** Start Excerpt provided **
Jerusalem, Center of the Earth?

Part One

Jerusalem was the birthplace of the Church: Jesus had instructed His disciples to wait in the city until they received the Holy Spirit, which was sent to them on the Day of Pentecost, some 50 days after they had witnessed the betrayal and death of their leader.

Eventually the mission which the 12 apostles undertook carried them beyond Jerusalem, but the city always served as a focal point for the early Church. They returned there for a key conference, as recorded in the book of Acts, and it was to Jerusalem that the apostle Paul traveled with famine relief collected in Asia Minor. Acts also records that Paul was in Jerusalem when he was arrested and began his journey to appeal to Caesar in Rome.

The destruction of the holy city by Roman forces in 70 C.E. brought a fundamental change, however. The Church had fled the city before its destruction, relocating to a place east of the Jordan River called Pella. After the war, Jerusalem would never be quite the same again. The temple, the focus of the Jewish religion, had been destroyed.

By this time most of the original apostles had died through martyrdom, and only the apostle John remained. In penning his Gospel account after the destruction of Jerusalem, John recounted the now seemingly prophetic words of Jesus to the woman at Jacob’s Well at Sychar (today’s West Bank town of Nablus). The true worship of God, Jesus had said, was not to be limited to an edifice such as the temple. True worship was to be “in spirit and truth” (John 4: 21–24).

That changed focus had become the teaching and practice of the Church over the decades since the death of Christ. While the temple stood, it had served as a house of prayer for all people but not as a holy place for His followers. They had no holy places—no churches, no temples, no basilicas. Instead, their faith had to be lived on a daily basis, irrespective of where they were. The body and mind of the individual were to be the holy space. The individual was now the true temple of God (1 Corinthians 3:16).
** End Excerpt provided **
** Start Task inputs **
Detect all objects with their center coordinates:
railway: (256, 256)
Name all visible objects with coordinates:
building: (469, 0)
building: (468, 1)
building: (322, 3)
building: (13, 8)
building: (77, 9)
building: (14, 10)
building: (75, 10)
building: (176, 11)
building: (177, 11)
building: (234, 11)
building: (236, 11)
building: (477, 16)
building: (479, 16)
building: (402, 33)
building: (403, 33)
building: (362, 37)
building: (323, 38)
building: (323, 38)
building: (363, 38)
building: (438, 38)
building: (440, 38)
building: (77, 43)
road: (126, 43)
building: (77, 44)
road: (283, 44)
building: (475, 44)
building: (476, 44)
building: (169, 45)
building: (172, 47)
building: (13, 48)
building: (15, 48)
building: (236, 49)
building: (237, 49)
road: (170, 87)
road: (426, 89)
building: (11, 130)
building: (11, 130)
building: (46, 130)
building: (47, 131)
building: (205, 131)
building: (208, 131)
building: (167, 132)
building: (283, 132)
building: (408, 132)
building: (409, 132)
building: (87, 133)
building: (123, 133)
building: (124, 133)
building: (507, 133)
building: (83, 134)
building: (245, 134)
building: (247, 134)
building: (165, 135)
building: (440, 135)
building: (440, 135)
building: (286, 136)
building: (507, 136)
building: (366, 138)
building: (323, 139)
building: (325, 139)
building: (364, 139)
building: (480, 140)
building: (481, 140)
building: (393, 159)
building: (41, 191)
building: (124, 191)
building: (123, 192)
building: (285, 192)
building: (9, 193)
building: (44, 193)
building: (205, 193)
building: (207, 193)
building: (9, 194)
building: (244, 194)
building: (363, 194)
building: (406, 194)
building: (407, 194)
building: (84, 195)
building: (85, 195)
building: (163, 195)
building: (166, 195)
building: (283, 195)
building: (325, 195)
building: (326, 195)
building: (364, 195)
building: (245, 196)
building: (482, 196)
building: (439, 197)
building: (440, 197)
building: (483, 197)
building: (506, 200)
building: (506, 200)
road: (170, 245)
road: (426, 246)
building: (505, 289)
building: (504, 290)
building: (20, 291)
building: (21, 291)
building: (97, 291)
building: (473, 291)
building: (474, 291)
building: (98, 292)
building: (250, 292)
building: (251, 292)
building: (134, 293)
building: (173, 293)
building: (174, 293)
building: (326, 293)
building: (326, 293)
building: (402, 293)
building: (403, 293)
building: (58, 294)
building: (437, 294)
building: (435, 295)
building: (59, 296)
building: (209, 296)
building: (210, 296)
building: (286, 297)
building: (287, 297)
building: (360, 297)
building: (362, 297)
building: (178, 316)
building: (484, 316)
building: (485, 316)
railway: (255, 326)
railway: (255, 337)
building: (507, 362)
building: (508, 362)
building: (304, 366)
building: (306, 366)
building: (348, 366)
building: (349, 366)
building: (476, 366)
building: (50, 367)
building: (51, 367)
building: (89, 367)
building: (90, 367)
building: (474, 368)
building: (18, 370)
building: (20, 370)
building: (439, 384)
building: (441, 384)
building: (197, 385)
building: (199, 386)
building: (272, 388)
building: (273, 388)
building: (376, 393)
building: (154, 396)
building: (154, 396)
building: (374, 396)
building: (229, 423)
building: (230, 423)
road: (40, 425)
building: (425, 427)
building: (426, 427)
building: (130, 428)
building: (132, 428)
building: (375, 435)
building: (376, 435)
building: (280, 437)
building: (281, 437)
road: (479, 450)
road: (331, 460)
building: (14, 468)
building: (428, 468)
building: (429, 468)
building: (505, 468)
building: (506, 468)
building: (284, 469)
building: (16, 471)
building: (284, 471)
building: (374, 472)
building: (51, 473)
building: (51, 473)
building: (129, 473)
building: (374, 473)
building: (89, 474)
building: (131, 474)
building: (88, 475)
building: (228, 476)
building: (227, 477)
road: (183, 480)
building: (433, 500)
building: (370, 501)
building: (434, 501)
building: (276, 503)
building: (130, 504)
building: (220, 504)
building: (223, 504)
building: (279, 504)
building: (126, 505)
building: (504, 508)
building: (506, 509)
** End Task inputs **
** Start Task inputs **
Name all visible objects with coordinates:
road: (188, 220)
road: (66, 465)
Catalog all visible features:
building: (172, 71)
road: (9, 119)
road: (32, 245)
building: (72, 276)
** End Task inputs **
**Problems and tasks:**
**A)** Using the piece on Jerusalem, decide whether each statement agrees with it: (i) the Church moved to Pella before the city was destroyed, (ii) Paul brought famine relief collected in Egypt, and (iii) the Holy Spirit was sent some 40 days after the disciples witnessed their leader's death. Answer each with yes or no and quote the words of the piece that decide it.
**B)** Update the entries in the stretch from the line containing "Detect all objects" through the line containing "railway: (256, 256)" so that "railway" becomes "rail line", leaving everything else unchanged. Return only those lines.
The piece on Jerusalem and the entries come from unrelated sources.

**The answers:**
**A)**
(i) Yes: "The Church had fled the city before its destruction, relocating to a place east of the Jordan River called Pella."
(ii) No: "it was to Jerusalem that the apostle Paul traveled with famine relief collected in Asia Minor."
(iii) No: "which was sent to them on the Day of Pentecost, some 50 days after they had witnessed the betrayal and death of their leader."

**B)**
Detect all objects with their center coordinates:
rail line: (256, 256)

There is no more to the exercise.